Advantages of Hedging in Agriculture
Hedging affords advantages to the farmer, middlemen, manufacturer and the consumer. Let us discuss the advantages to each of them one by one. Advantages to farmers It has already been said that hedging is mainly practiced by middlemen, manufacturers or processors and the farmer (or grower) does not usually take direct part in it. But yet the benefits that accrue to the farmers from hedging should not be lost sight of. The farmers are benefitted from hedging in three ways:
(1) Some farmers who grow agricultural commodities in large quantities directly benefit from a reduction in the risk of price changes by engaging in hedging. Some of them are also benefitted by selling futures against stored crops or by selling futures in advance of the harvest.
(2) Hedging enables the farmers to receive higher prices for their commodities and such benefit arises from the hedging operations of the manufacturers and middlemen. This is possible because the dealer in grain, in order to avoid bankruptcy, “would put the risk upon the farmer, by paying him much less than what he expected to get as his selling price. The shifting of the risk of price changes to speculators, through the purchase and sale of contracts for future delivery, costs the party who seeks to shift this risk practically nothing outside of the commissions involved in buying and selling the future contracts. This is so, because the risk is assumed by speculators, who carry it for nothing, their only hope for profit lying in getting it out of one another‘.”
It is evident that without hedging, commodities could not be dumped on the market by the growers in so short a time as it is without enormous risks being run by those who buy it. When buyers can not adequately hedge against price drops, they have to discount the possible loss from the price changes in order to cover the larger risks to which they are exposed. They can bear these risks only by retaining a wide margin between the price they pay the grower and the selling price.
(3) Hedging is also practiced by many marketing co-operatives with farmers as members.
Advantages of Hedging to Middlemen and Manufacturers
(1) Hedging permits the merchants and others who deal in agricultural commodities to handle goods on narrower mar-gins because the risk of price changes can be shifted to the specialized risk-takers. By means of hedging they are able to transfer those risks to speculators who assume them with the hope of making profit from the very price changes the hedger wishes to avoid.
(2) Hedging enables the country buyer to operate on a narrower margin and hence to pay the farmer a higher price. Also, it enables the wholesaler in the central market to operate on a narrower margin and hence to pay the country buyer a higher price or to sell at a lower price to manufacturers.

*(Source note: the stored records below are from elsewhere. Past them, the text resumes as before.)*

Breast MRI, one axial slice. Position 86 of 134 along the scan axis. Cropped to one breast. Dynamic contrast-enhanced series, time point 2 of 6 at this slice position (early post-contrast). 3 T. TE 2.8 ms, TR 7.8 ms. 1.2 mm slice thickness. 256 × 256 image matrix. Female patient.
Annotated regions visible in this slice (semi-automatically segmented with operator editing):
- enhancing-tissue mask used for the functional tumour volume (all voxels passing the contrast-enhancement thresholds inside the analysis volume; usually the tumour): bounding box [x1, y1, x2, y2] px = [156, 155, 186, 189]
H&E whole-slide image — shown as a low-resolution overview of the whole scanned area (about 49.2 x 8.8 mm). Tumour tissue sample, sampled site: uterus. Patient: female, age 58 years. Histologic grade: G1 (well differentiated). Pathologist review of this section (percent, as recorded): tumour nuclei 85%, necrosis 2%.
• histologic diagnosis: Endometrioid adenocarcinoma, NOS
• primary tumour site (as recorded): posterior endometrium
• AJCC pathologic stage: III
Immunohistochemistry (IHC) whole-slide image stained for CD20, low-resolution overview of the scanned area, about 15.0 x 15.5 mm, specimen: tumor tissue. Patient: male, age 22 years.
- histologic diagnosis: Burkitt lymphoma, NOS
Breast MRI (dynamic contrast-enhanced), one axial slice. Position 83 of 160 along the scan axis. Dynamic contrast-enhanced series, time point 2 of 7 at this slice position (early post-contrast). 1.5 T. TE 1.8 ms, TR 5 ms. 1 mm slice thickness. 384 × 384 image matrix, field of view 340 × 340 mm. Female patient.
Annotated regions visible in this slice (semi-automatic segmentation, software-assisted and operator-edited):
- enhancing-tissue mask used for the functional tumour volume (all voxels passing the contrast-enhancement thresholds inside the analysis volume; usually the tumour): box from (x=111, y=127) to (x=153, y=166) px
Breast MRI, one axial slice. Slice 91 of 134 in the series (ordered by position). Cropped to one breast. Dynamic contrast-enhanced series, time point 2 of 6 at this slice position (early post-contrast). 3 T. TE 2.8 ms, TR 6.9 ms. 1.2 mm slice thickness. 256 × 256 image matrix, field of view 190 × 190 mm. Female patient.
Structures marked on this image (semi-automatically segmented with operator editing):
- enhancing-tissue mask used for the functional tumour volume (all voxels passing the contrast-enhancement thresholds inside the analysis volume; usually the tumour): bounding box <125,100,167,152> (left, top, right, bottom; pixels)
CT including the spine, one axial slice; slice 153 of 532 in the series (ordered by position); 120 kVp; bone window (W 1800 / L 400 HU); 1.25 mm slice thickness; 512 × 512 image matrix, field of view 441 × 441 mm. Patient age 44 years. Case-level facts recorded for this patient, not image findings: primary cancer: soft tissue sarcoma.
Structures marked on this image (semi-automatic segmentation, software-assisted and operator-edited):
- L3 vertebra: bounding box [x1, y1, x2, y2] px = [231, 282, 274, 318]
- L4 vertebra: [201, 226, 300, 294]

(3) Hedging protects the dealer’s trade profit. The dealer decides to hedge because the price of cash grain may fall before he sells the grain and thus tries to protect his profit or, in other words, to avoid loss.
(4) Hedging enables the owner of commodities to procure finance from banks at lower rates. Banks do not usually like to make loan on unhedged commodities because speculative undertakings (i.e., unhedged transactions) tend to increase the risk to the bankers. Bankers in central market often require the merchants to whom they make loan to hedge their transaction when that is possible.
(5) Hedging is also affords benefits to the mail-order houses and chain stores. They find it advantageous to minimize risk on their inventories by hedging transactions.